Strengths and limitations

The MMCD score is a simple instrument, low cost, uses objective parameters, obtained routinely by the institutions. The rigorous methodology in the data collection and auditing generates reliability of the results. Furthermore, the sample with nearly 10,000 patients from hospitals distributed in different Brazilian geographic regions increases the probability of the generalization of results to the Brazilian population. Thus, the MMCD has a great potential to contribute to the assertive management of care resources and consequently to the reduction of kidney complications and thus reduction of morbidity and mortality.

Another important point is that the MMCD uses data from hospital admission and MV anytime during hospital stay. The use of unique admission data can deviate a patient's course from predictions due to post-admission adverse events. In this sense, the use of the need for MV makes the predictive model more continuous and the prediction more appropriate.

Last but not the least, the MMCD validation included patients from the second and third wave of the COVID-19 pandemic, phases of the pandemic that are very different from each other and concerning the moment of derivation and validation of the MMCD score. The second wave was predominantly affected by the delta variant, which had the worst incidence and mortality rates in Brazil. The omicron variant predominated in the third wave in which immunization had already been carried out in the most vulnerable individuals and was progressing more quickly throughout the entire population [10,11,12].

Even with these multiple strengths, the present study has limitations that should be addressed. The lack of baseline creatinine previous to COVID-19 and data from patient diuresis prevented the assessment of AKI [6]. It is not possible to know whether the increase in serum creatinine on admission is an AKI, a chronic kidney disease (CKD), or even an acute-on-CKD, but this had no effect in the predictive model, which showed excellent discrimination and calibration. Despite being important data, it is common for information on previous creatinine to be absent in patients admitted to hospitals, making the application of a risk score capable of predicting KRT even more important.

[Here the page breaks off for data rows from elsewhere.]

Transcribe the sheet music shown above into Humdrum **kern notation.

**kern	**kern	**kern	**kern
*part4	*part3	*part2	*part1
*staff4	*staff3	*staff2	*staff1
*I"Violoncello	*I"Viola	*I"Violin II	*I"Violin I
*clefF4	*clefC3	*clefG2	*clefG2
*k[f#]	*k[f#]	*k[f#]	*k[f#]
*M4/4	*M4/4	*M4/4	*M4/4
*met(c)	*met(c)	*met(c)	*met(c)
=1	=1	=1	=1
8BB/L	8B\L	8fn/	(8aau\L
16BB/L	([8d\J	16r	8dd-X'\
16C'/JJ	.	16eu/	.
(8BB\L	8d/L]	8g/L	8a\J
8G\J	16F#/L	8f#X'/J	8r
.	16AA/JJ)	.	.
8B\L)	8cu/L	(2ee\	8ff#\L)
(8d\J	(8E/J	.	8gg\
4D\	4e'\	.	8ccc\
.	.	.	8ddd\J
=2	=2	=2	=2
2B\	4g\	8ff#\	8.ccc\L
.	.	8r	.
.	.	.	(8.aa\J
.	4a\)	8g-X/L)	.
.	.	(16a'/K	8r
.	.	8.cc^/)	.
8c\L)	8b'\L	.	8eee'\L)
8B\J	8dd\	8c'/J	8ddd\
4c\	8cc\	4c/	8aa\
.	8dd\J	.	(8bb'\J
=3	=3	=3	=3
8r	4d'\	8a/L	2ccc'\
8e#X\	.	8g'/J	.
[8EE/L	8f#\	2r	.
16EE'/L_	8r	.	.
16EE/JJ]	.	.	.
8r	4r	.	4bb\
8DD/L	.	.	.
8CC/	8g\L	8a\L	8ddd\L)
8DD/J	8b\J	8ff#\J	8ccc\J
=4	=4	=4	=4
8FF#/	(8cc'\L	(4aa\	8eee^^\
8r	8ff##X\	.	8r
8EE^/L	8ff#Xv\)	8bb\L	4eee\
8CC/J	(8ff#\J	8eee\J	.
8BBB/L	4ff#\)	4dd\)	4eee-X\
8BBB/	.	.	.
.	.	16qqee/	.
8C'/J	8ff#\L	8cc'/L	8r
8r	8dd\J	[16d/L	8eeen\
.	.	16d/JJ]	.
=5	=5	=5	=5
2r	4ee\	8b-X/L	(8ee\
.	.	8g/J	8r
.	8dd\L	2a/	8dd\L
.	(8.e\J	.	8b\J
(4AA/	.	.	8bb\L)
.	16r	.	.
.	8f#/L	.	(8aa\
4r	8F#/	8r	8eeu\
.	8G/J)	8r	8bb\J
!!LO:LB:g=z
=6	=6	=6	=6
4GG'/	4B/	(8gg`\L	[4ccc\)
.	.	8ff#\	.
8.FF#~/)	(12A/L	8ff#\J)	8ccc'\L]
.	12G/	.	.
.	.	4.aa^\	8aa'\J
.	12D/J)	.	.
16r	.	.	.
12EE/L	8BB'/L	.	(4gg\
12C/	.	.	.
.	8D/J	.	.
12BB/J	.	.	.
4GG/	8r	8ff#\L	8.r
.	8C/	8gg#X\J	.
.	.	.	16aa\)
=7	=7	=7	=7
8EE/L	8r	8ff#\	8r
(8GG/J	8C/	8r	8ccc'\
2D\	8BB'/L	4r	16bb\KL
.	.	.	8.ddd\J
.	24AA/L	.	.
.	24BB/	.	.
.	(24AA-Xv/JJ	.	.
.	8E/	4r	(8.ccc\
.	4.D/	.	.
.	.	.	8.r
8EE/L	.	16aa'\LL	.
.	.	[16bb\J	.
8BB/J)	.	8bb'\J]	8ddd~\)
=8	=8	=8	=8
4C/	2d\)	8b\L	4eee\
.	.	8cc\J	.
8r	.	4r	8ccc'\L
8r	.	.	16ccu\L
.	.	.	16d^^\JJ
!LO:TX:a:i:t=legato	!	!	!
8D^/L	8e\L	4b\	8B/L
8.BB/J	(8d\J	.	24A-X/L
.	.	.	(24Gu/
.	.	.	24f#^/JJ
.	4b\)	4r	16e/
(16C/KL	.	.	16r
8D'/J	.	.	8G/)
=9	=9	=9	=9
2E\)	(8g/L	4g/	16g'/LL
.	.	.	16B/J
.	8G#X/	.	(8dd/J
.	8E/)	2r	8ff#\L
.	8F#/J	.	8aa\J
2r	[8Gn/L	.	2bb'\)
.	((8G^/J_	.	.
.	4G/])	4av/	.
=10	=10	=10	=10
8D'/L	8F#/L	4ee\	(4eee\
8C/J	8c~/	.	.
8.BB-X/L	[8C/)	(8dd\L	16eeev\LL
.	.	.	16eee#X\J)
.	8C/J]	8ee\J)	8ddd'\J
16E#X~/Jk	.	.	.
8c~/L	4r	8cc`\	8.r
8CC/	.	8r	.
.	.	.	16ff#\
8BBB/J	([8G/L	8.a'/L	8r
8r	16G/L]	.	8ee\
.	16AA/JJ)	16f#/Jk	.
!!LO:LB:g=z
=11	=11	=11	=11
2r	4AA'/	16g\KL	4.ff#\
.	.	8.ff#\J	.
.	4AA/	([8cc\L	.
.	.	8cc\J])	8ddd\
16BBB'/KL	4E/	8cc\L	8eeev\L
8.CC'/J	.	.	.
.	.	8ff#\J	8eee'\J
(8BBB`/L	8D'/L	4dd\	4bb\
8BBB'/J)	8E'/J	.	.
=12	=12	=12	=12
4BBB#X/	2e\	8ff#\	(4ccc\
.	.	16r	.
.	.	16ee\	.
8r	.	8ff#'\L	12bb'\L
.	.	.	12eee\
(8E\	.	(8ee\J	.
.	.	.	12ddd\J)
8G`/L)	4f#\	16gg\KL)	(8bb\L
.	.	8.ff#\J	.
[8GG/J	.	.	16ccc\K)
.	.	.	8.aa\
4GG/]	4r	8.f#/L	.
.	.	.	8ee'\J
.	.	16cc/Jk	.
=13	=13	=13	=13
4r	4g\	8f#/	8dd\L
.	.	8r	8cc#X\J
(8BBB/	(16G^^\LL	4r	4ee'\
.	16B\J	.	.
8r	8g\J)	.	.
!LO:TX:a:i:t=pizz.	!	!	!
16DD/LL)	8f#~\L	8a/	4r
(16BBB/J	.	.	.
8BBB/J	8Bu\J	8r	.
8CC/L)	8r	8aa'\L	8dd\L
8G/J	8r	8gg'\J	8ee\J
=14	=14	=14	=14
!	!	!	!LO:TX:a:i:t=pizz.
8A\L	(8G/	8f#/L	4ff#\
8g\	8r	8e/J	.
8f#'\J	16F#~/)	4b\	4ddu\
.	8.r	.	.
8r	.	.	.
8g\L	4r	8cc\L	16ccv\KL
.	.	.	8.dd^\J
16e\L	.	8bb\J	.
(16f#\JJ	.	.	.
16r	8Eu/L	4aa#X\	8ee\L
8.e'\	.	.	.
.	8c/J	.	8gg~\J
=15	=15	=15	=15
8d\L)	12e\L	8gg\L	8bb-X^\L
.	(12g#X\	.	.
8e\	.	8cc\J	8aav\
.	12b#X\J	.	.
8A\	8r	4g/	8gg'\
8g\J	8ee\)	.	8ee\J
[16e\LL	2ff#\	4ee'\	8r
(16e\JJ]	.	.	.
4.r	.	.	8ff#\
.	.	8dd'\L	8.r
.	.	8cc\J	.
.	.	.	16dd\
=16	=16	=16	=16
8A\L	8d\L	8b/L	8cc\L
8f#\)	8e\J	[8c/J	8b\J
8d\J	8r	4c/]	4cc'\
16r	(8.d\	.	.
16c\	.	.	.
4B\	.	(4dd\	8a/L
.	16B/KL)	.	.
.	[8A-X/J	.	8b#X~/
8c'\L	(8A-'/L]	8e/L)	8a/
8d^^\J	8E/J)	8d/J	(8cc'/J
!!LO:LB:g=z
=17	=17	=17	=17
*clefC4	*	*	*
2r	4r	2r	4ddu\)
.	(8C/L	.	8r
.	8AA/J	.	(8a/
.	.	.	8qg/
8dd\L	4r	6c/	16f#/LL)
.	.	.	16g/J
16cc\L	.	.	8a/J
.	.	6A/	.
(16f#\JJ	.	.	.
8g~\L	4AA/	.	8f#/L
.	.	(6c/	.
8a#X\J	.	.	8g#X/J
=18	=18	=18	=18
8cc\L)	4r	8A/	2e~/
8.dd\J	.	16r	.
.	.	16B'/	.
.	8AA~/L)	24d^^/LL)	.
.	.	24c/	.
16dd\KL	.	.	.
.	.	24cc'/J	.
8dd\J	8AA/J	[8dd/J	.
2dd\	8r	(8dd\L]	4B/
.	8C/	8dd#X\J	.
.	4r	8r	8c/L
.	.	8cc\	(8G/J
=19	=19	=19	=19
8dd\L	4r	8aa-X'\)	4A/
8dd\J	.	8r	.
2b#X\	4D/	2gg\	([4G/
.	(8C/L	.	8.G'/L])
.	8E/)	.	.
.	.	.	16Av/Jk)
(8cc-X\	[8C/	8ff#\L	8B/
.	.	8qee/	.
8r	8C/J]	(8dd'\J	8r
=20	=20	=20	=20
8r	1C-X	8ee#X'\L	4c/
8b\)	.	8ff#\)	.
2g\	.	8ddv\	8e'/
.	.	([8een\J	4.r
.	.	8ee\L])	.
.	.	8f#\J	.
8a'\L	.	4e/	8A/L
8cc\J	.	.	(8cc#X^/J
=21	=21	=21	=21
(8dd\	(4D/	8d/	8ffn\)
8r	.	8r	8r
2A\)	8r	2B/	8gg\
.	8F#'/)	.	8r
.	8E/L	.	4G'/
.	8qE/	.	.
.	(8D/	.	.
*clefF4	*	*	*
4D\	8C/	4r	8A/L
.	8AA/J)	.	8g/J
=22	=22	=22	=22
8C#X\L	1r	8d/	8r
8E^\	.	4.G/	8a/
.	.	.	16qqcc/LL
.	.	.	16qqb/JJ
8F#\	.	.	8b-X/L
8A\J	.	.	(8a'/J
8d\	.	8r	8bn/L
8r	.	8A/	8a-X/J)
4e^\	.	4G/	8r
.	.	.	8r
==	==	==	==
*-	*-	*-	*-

Another point to be highlighted is the lack of data regarding the specific indications for the initiation of KRT. The time and indication for starting KRT were determined by each service based on the assessment of each patient, which may cause variation in rates. However, as the KDIGO guidelines are widely recognized and implemented internationally, the small variation might have not impacted the results [6, 39]. Furthermore, as recognized for any predictive score, the application of the MMCD to other populations requires news geographic validations in the face of the changes in the disease profile [5].

Perspectives

In a similar manner that happens with other risk scores, periodical adjustments should also be considered for the MMCD score. Considering the practicality and quality of the MMCD score, performance assessment in other contexts, such as sepsis, would be interesting. These topics may be the next steps of our study.

Conclusion

This study temporally validated the MMCD score, a risk prediction score for KRT. MMCD score demonstrates an excellent predictive ability to KRT in COVID-19 patients hospitalized in 2021/2022. The instrument is low cost, objective, fast and accurate, and can contribute to supporting clinical decisions in the efficient allocation of care resources in patients with COVID-19. Regarding in-hospital mortality, despite the excellent discrimination, the score overestimates the outcome, therefore, it is not suitable for the prediction of this outcome.